>> start Records for this exercise

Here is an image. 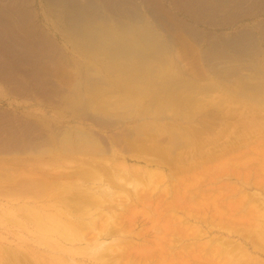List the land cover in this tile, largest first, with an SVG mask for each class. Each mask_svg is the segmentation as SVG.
Returning <instances> with one entry per match:
<instances>
[{
    "label": "bare ground",
    "instance_id": "obj_1",
    "mask_svg": "<svg viewBox=\"0 0 264 264\" xmlns=\"http://www.w3.org/2000/svg\"><path fill=\"white\" fill-rule=\"evenodd\" d=\"M43 1L48 23L38 20L33 0H0V81L10 95L63 105L61 119H45V131L37 120L0 111V154L25 155L12 158V166H29L0 182V213L7 195L20 197L18 209L37 217L43 235L81 241L82 228H93L96 217L77 207L72 218L70 200L110 201L109 182L135 192L141 182H153L165 160L234 117L238 109L230 104L264 106V17L233 28L260 16L264 0ZM224 25L226 33L211 29ZM99 127L115 129L111 142ZM140 149L156 152L158 160L131 154Z\"/></svg>",
    "mask_w": 264,
    "mask_h": 264
},
{
    "label": "rangeland",
    "instance_id": "obj_2",
    "mask_svg": "<svg viewBox=\"0 0 264 264\" xmlns=\"http://www.w3.org/2000/svg\"><path fill=\"white\" fill-rule=\"evenodd\" d=\"M43 3V0H33V8L38 20L48 23L45 16L46 5ZM260 17H264V12L260 16L246 17V20L239 21L233 28L245 25L252 27ZM224 27L228 29L226 25L211 29L221 34L229 31ZM55 38L61 41L59 36L56 35ZM207 76L214 78L210 74ZM0 83V111L16 112L23 118L37 120L44 131L45 119L51 116L53 119H61L59 116L63 105L60 101H41L37 98L32 100L26 95L24 97L21 95L23 99L19 95L11 96L7 86L1 81ZM9 101L13 102L11 108ZM251 103L247 102L244 109L236 104H230L233 109H238L232 111L234 117L229 116L232 120L225 119L222 124L212 129L213 132L210 131V134L196 137L195 146L182 148L176 152L174 159L170 160L172 167L170 161L165 160L169 163L164 161L163 168L157 170L161 178L158 175L159 177L156 176L152 183L141 182L137 192H131L130 186L122 188L121 191L118 184L114 185L108 181L107 173H102L101 178L105 183L109 182L108 185L114 193L110 201L95 205L97 207L89 205V202L71 200L69 202L70 213L73 215L74 212L72 218H76L82 207L91 212L92 217H96L93 228H82L81 241L71 243L59 239L54 233L49 236L41 234L37 230V217H32L21 208L18 209L17 204L23 200L20 197L19 200L18 196L7 195V199L4 198L6 204L3 203L5 213H0V264H264V106ZM109 130L115 131L114 128L105 127L100 128L99 132L106 139L111 138L109 141L111 142L113 135ZM232 133L236 135L233 136ZM209 149L213 151L210 152ZM142 152L145 153V150H133L131 154L135 153L138 157L148 160H158L156 152L146 150L144 155ZM12 158L23 159L25 155L12 157L0 154V179L2 178L0 182L4 181L8 174H24L26 173L24 168H29L20 164L12 166ZM16 168L17 171L20 169L19 172L14 171ZM180 168L182 170H179ZM154 169L156 168L153 166L152 170ZM163 178L167 180L164 182ZM84 184L89 186L88 181ZM186 184L189 186L186 187ZM113 185L117 187L114 188ZM75 208L78 209L76 212ZM6 213L9 215L6 216ZM64 249L66 251H63Z\"/></svg>",
    "mask_w": 264,
    "mask_h": 264
}]
</instances>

>> end Records for this exercise

▸ **The exercise**:
Copy out every line above that contains the string "instances", in full.

▸ **Solution**:
Returning <instances> with one entry per match:
<instances>
</instances>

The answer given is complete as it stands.